For example, if the speaker points assigned in a debate are 24.5, 25, 25 and 26, the debater that
received the 24.5 would be ranked a “4” and the debater that received a 26 would be ranked a
“1.” The judge would decide which debater out of the two that received a 25 was better, and
assign one debater a “2” and one of debater a “3.” While debaters can receive the same speaker
points they cannot receive the same ranks. Therefore, ranks can differentiate debaters who
receive the same speaker points.
- 13 -
Speaker Awards
Speaker awards are given to the students who have received the best speaker points during
preliminary debates. The number of awards depends on how many teams have competed in the
tournament division. Most leagues, including the NHSDLC, will award at least the top 5
speakers in the tournament with awards. If the division is bigger the top 10 may be rewarded. At
particularly large tournaments the top 20 may receive awards.
Speaker rankings are calculated for NHSDLC tournaments by looking at:
1. High/Low points – The high/low, which can be abbreviated as H/L, plays the most important
role in determining speaker awards. The high/low is the score obtained by subtracting the highest
and lowest speaker points assigned to a debater over the duration of a tournament from the
competitor’s total points.
If a debater had four rounds with a 25.5, 27, 27.5, and 28 their total score would be 108. Their
high/low would be calculated by subtracting the highest score (28) and lowest score (25.5). 108 –
28 – 25.5 equals 54.5. Therefore, this hypothetical debater‘s high/low is 54.5.
The high/low mitigates the effect of outlier speaks when determining awards. This means
consistency is rewarded. Having one bad debate does not, by itself, prevent a debater from
getting a speaker award. Therefore, a single judge cannot affect results too heavily.
Once the debaters are ranked in high/low points, there might be some ties. In order to break these
ties, the next statistic is used.
2. Total Speaker Points – The total speaker points are the second most important thing in
determining speaker awards. The total speaker points are the second best way to evaluate an
individual debater’s speaking ability.
In the previous example, the debater received a 25.5, 27, 27.5 and 28 over four rounds, leading to
a high/low of a 54.5 and a total score of 108. If another debater received a 26.5, 27, 27.5 and 29
their high/low would also be 54.5, but their total score would be 110.
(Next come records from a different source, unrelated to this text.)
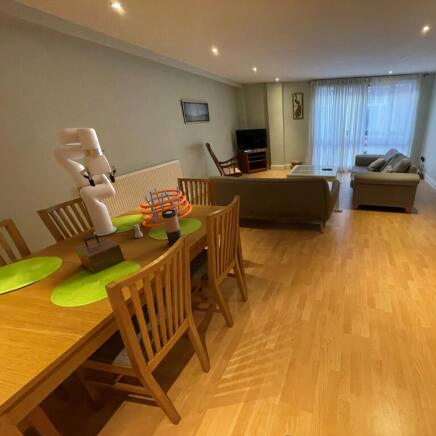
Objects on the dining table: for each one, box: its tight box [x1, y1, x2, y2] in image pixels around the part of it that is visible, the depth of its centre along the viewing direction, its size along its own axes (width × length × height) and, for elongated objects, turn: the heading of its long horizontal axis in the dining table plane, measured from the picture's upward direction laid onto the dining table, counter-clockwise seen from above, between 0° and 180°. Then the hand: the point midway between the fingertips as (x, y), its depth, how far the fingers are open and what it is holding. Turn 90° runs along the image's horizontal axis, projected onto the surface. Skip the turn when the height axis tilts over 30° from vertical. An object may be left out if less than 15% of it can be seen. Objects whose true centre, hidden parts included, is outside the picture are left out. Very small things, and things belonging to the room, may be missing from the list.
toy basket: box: [139, 185, 193, 228], centre depth 173 cm, size 34×35×24 cm
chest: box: [75, 245, 125, 274], centre depth 124 cm, size 15×14×9 cm
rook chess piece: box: [133, 223, 144, 239], centre depth 152 cm, size 4×4×8 cm
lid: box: [74, 234, 121, 258], centre depth 121 cm, size 15×14×5 cm
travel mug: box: [161, 209, 182, 246], centre depth 141 cm, size 8×8×20 cm
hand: (103, 184), depth 133 cm, fingers open, 9 cm apart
Both debaters in this example have a high/low of 54.5. Therefore, when calculating speaker
rankings their total scores would then be compared. Since the total score of 110 is higher than a
total score of 108, the second debate would be ranked above the first debater in the speaker point
results.
After this step most ties will be broken and speaker rankings will be mostly completed.
However, if there are still ties another statistic is used.
- 14 -
3. Total Ranks – The purpose of ranks is to help break ties in speaker points. After a debate, the
judge will give each speaker in a room a rank with the highest speaker as a "1" and the lowest
speaker as "4." The judge must also break ties through ranks. So if all four debaters in a round
were to get 28.5s, the judge must still rank them 1, 2, 3, and 4 to break the tie.
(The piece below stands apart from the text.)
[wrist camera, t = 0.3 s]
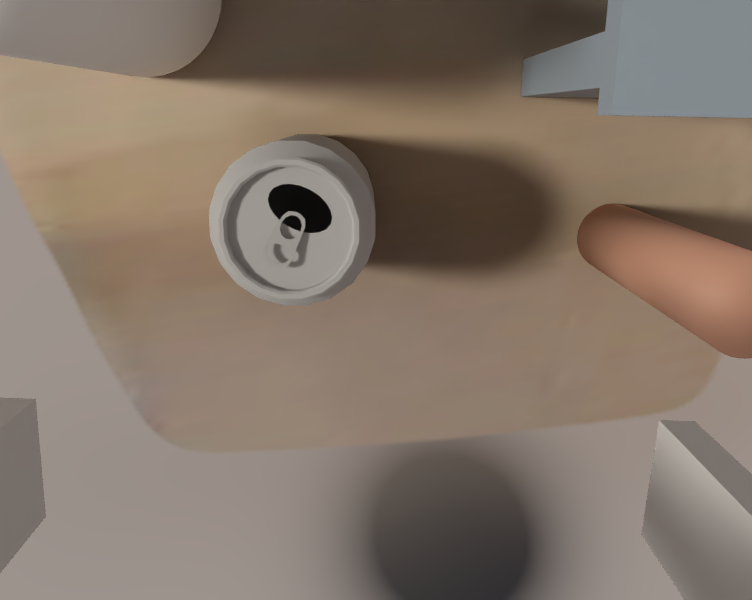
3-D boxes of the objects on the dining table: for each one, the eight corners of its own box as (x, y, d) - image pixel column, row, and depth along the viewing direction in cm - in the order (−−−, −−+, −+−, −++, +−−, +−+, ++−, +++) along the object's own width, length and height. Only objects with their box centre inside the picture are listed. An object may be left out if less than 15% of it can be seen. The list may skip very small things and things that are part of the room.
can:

On average, those with a lower number in total rank will be the best in their room. This means
that unlike all other tiebreakers, a lower rank indicates a better performance. It is better to be
ranked 1st than it is to be ranked 4th. In other situations, a higher score indicates a better
performance.
If there is still a tie in the speaker rankings, the next statistic is used.
4. Opposition Wins – The opposition win is calculated by adding together the number of wins
of all opponents a team has faced. If two debaters have tied high-low points, total speaker points
and ranks, the tie is broken with the opposition win score.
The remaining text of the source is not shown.